Commit to the LORD whatever you do, and your plans will succeed.  Proverbs 16:3

Years ago, an immigrant succeeded the hard way.  He worked long hours, made the customer feel important, and was sensitive to the needs of those who came to his shop.  All of his hard labor paid off, and determining to give his son more than he had, he saved and sent the youth off to college.

When the son came back to join the business, he was appalled at his dad’s bookkeeping and urged him to computerize and do it the modern way.  The dad replied, “I have a bookkeeping plan.”  Then he explained.  “It works like this.  When I started my business, I had $100 and the pants I was wearing.   Now, when I want to know what I’m worth, I deduct the pants and $100 and what’s left over is profit.”
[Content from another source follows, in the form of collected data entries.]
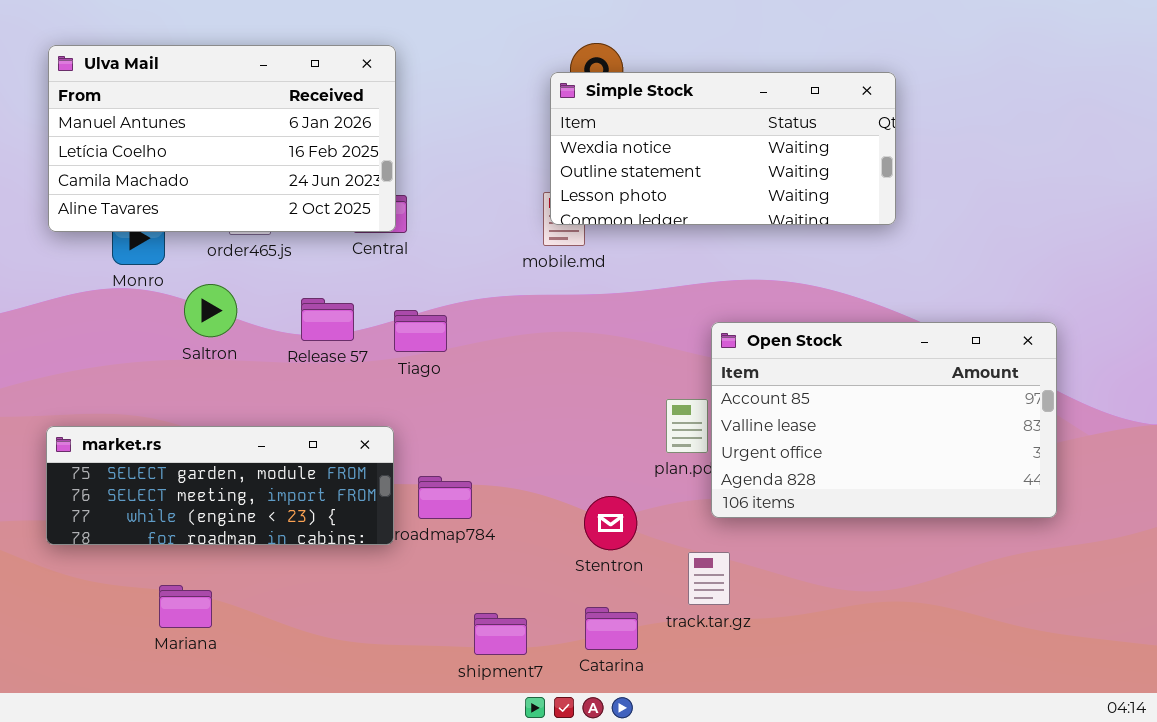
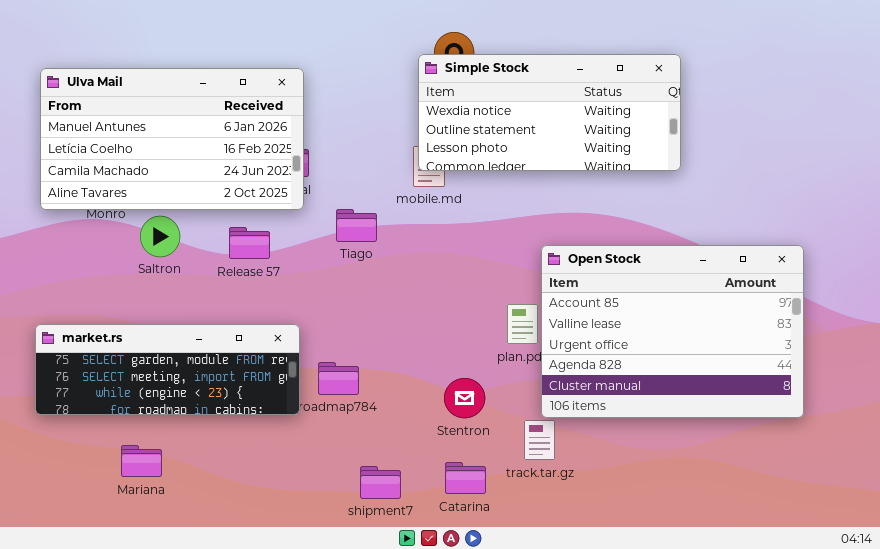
Ulva Mail: [48,45,396,232] -> [40,68,304,210], moved
Tiago: [394,310,447,352] -> [336,209,377,242], moved
Open Stock: [711,322,1057,518] -> [541,245,804,418], resized

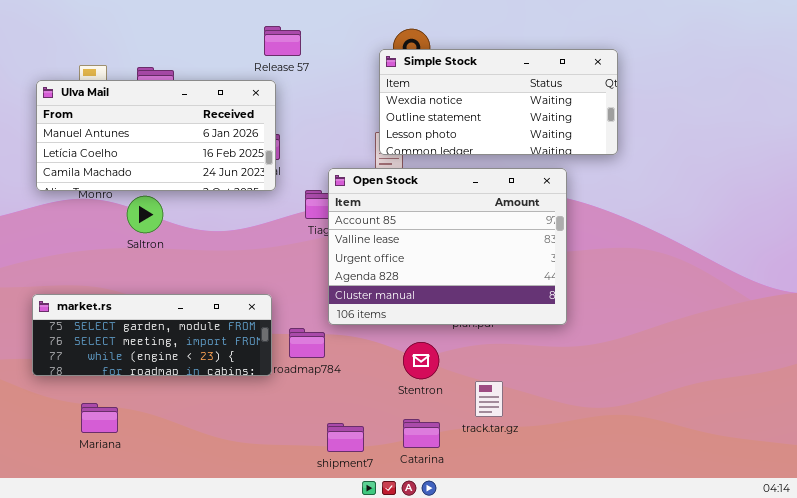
Ulva Mail: [40,68,304,210] -> [36,80,276,191], resized
Release 57: [229,227,270,259] -> [264,26,301,56], moved
Open Stock: [541,245,804,418] -> [328,168,567,325], moved
Mariana: [121,445,162,477] -> [81,403,118,433], moved

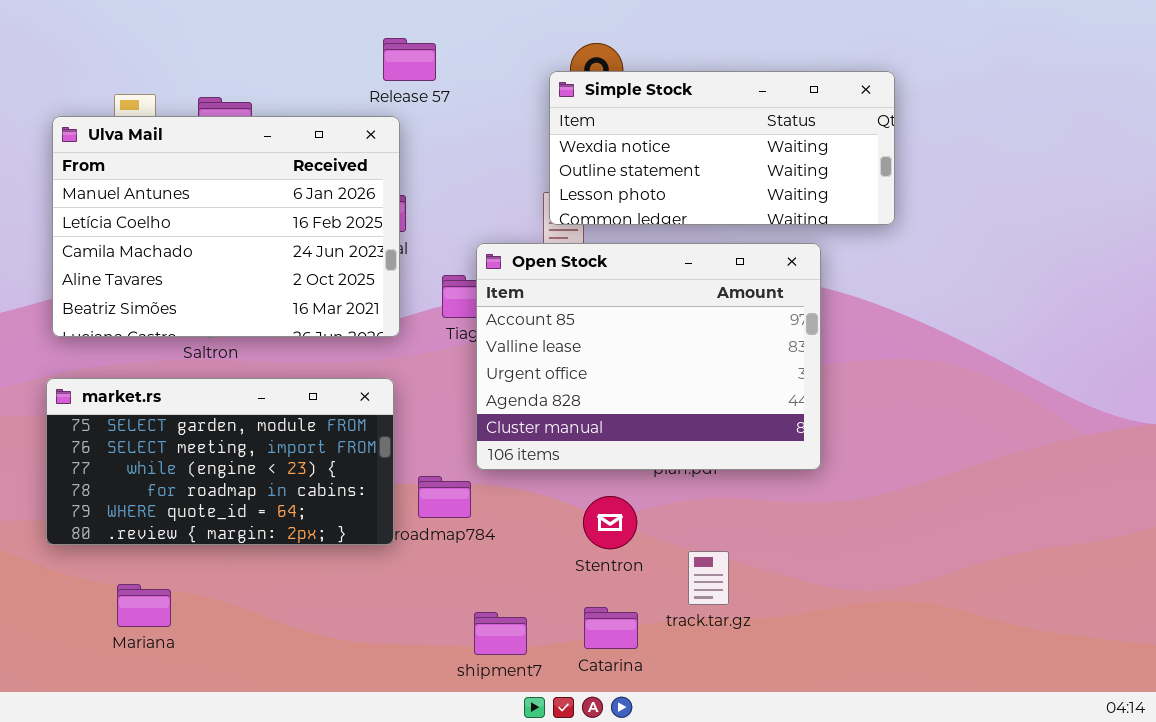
Ulva Mail: [36,80,276,191] -> [52,116,400,337], resized
market.rs: [32,294,272,376] -> [46,378,394,545], resized

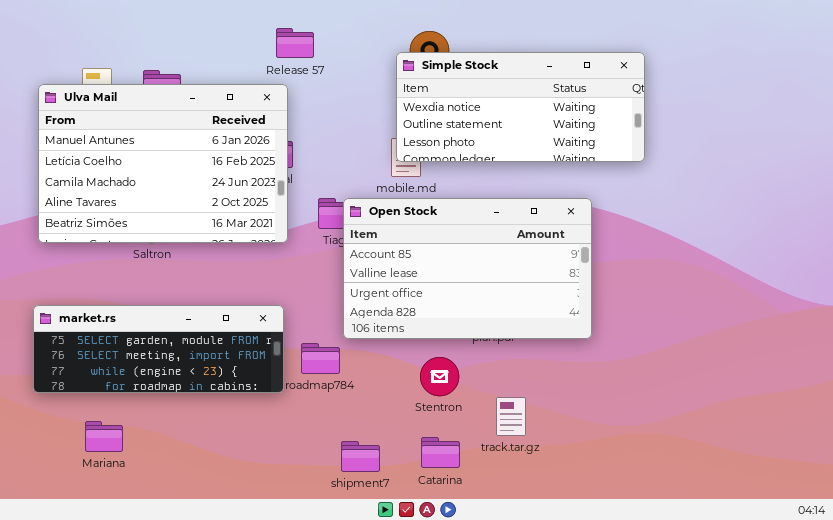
Open Stock: [476,243,821,470] -> [343,198,592,339], resized
market.rs: [46,378,394,545] -> [33,305,284,393], resized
A generation ago it may have been acceptable to keep your cash in an old cigar box and use a yellow writing pad for accounting, but not today.  The failure to know where you are going in business accounts for the vast percentage of small business failures.  A strategic plan, whether it is for your business, your church, or your life is vitally important.

Sure, there are a host of professionals who can tell you what to do, but no one has greater heart than you or knows better where you want to go with your life and work than you.  Business advisor Denis Waitley says, “Most people overestimate what they can do in a year and underestimate what they can do in five.”  He’s right.  Most of us get so involved with the tyranny of the urgent that we neglect looking beyond the immediate problem.  You don’t know what the tyranny of the urgent is?   It’s the interruptions and the clutter that take up your time with demanding but not necessarily important details and trivia—the ringing telephone, the interruptions by the post man, the walk-in friends, and the junk mail that clutters your desk.

Jesus said, “”Suppose one of you wants to build a tower. Will he not first sit down and estimate the cost to see if he has enough money to complete it?” (Luke 14:28).   A plan which includes your goal and objective, counting the cost to see if your resources will allow it to succeed, and then an action plan which translates it from an idea or dream into reality is the only way some things happen.  Did you notice that he first sits down and counts the cost?

A friend of mine has flitted from one business to another, each time talking in glowing terms about the huge amounts of money he is sure to make on this next business venture, but the past is a succession of failures.  He fails to count the cost, including emotional and physical energy, time away from the family, as well as capital investment necessary to make a single one succeed.

It’s amazing what marriages, families, and friendships have in common with successful businesses.  Planning and execution work pretty much the same way for them all.

There is one more factor which has to be considered in strategic planning, and that is God’s direction in your life and work.  When he was asked what his five-year plan was, Francis Schaeffer used to reply that he had none, that God had not yet revealed what was to be his direction five years in the future.  I’ve never forgotten that.  Wise is the man or woman who makes God his senior partner.  I’ve always liked what the writer of Proverbs wrote long ago.  With this I close: “We can make our plans, but the final outcome is in God’s hands.  We can always prove that we are right, but is the Lord convinced?  Commit your work to the Lord, then it will succeed” (Proverbs 16:1-3, Living Bible).  Ah, yes, commit your work to the Lord, then it will succeed.  What more can anyone need?